Activity 1:
Answer these questions about the NOAA storm data text:
(a) From which website was the information downloaded?
(b) Which span of years does the analysis of tornado impact cover?
(c) About how many records were assigned a blank for the Exp variable?
Activity 2: Return the passage of the NOAA storm data text starting at "library(data.table)" and ending at "temp <-tempfile()".
──────── Text
In this assignment, the information was downloaded in its naive form from the the NOAA website, after wrangling the data, the information demonstrated that tornadoes has had the great health and economic impact across 1950-2010.
library(tidyverse)
library(readxl)
library(data.table)
library(sqldf)
options(scipen = 10)
Weather_Url <-"https://d396qusza40orc.cloudfront.net/repdata%2Fdata%2FStormData.csv.bz2"
temp <-tempfile()
download.file(Weather_Url, destfile = temp, mode="wb")
Weather_data <- read.csv(temp)
Unfortunately, most data is not clean enough for data analysis after upload , and the NOAA data is no different.The column names were not always discernible from their names, recoding was neccessary. There are inconsistencies in the The Evnt_Type inputs and the Crop/Property Damage_Exp(onents). These has to be addressed because approximately 400,000 records were assigned a blank for the Exp variable.
────────────────
──────── Record extracts
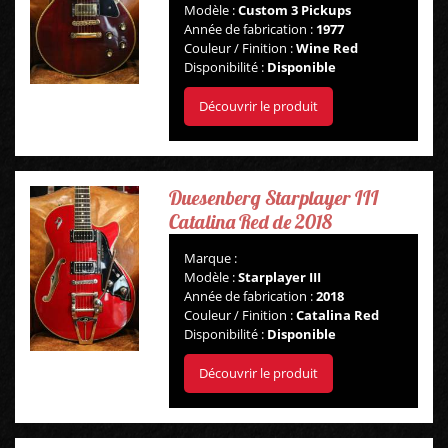
Modèle :
Custom 3 Pickups
Année de fabrication :
1977
Couleur / Finition :
Wine Red
Disponibilité :
Disponible
Découvrir le produit
Duesenberg Starplayer III
Catalina Red de 2018
Marque :
Modèle :
Starplayer III
Année de fabrication :
2018
Couleur / Finition :
Catalina Red
Disponibilité :
Disponible
Découvrir le produit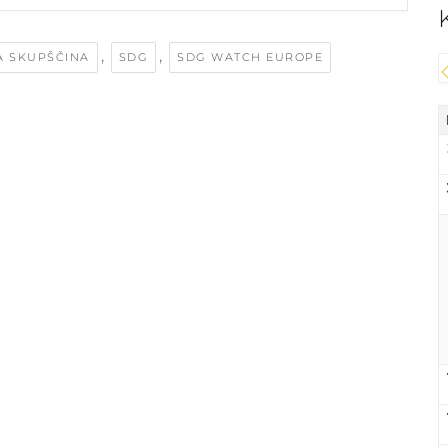
,
,
A SKUPŠČINA
SDG
SDG WATCH EUROPE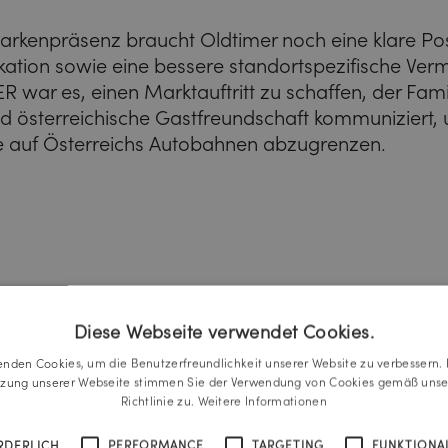
Markenpräsenz braucht Oldtimer noch eine klare Pos
ion sowie eine bessere standortspezifische Verma
r es, einen Marktauftritt zu schaffen, der Famil
 österreichische Gastfreundschaft kommuniziert, u
 auf Österreichs Autobahnen abzugrenzen.
Diese Webseite verwendet Cookies.
enden Cookies, um die Benutzerfreundlichkeit unserer Website zu verbessern. 
tzung unserer Webseite stimmen Sie der Verwendung von Cookies gemäß unse
Richtlinie zu.
Weitere Informationen
RDERLICH
PERFORMANCE
TARGETING
FUNKTIONAL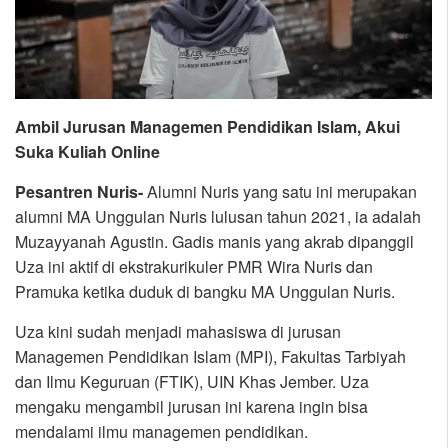
Ambil Jurusan Managemen Pendidikan Islam, Akui
Suka Kuliah Online
Pesantren Nuris-
Alumni Nuris yang satu ini merupakan
alumni MA Unggulan Nuris lulusan tahun 2021, ia adalah
Muzayyanah Agustin. Gadis manis yang akrab dipanggil
Uza ini aktif di ekstrakurikuler PMR Wira Nuris dan
Pramuka ketika duduk di bangku MA Unggulan Nuris.
Uza kini sudah menjadi mahasiswa di jurusan
Managemen Pendidikan Islam (MPI), Fakultas Tarbiyah
dan Ilmu Keguruan (FTIK), UIN Khas Jember. Uza
mengaku mengambil jurusan ini karena ingin bisa
mendalami ilmu managemen pendidikan.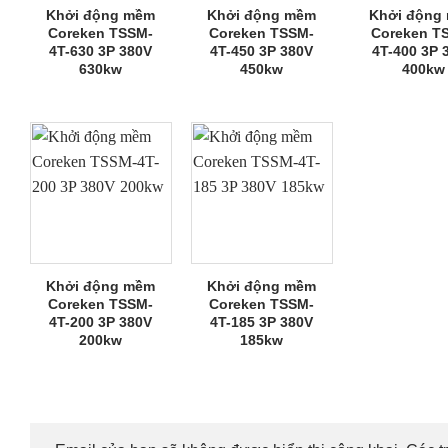
Khởi động mềm
Khởi động mềm
Khởi động
Coreken TSSM-
Coreken TSSM-
Coreken T
4T-630 3P 380V
4T-450 3P 380V
4T-400 3P 
630kw
450kw
400kw
Khởi động mềm
Khởi động mềm
Coreken TSSM-
Coreken TSSM-
4T-200 3P 380V
4T-185 3P 380V
200kw
185kw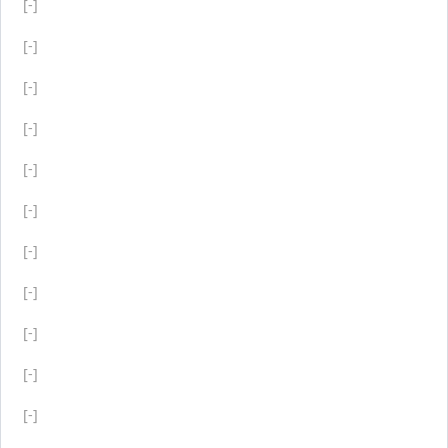
[-]
[-]
[-]
[-]
[-]
[-]
[-]
[-]
[-]
[-]
[-]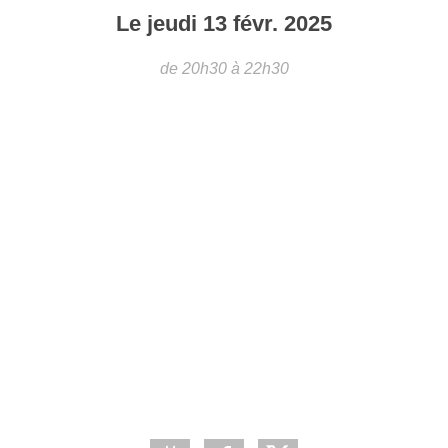
Le
jeudi
13
févr.
2025
de 20h30 à 22h30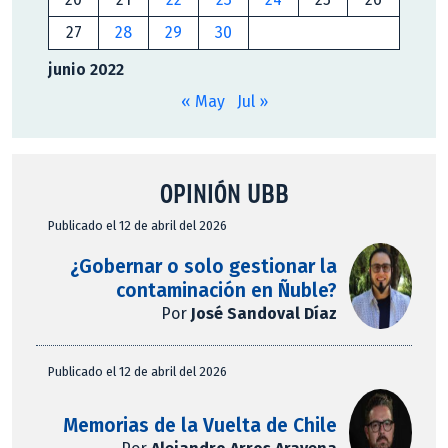
27
28
29
30
junio 2022
« May
Jul »
OPINIÓN UBB
Publicado el 12 de abril del 2026
¿Gobernar o solo gestionar la
contaminación en Ñuble?
Por
José Sandoval Díaz
Publicado el 12 de abril del 2026
Memorias de la Vuelta de Chile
────────────────
Answer box 1:
(a) The NOAA website
(b) 1950-2010
(c) Approximately 400,000

Answer box 2:
library(data.table)
library(sqldf)
options(scipen = 10)
Weather_Url <-"https://d396qusza40orc.cloudfront.net/repdata%2Fdata%2FStormData.csv.bz2"
temp <-tempfile()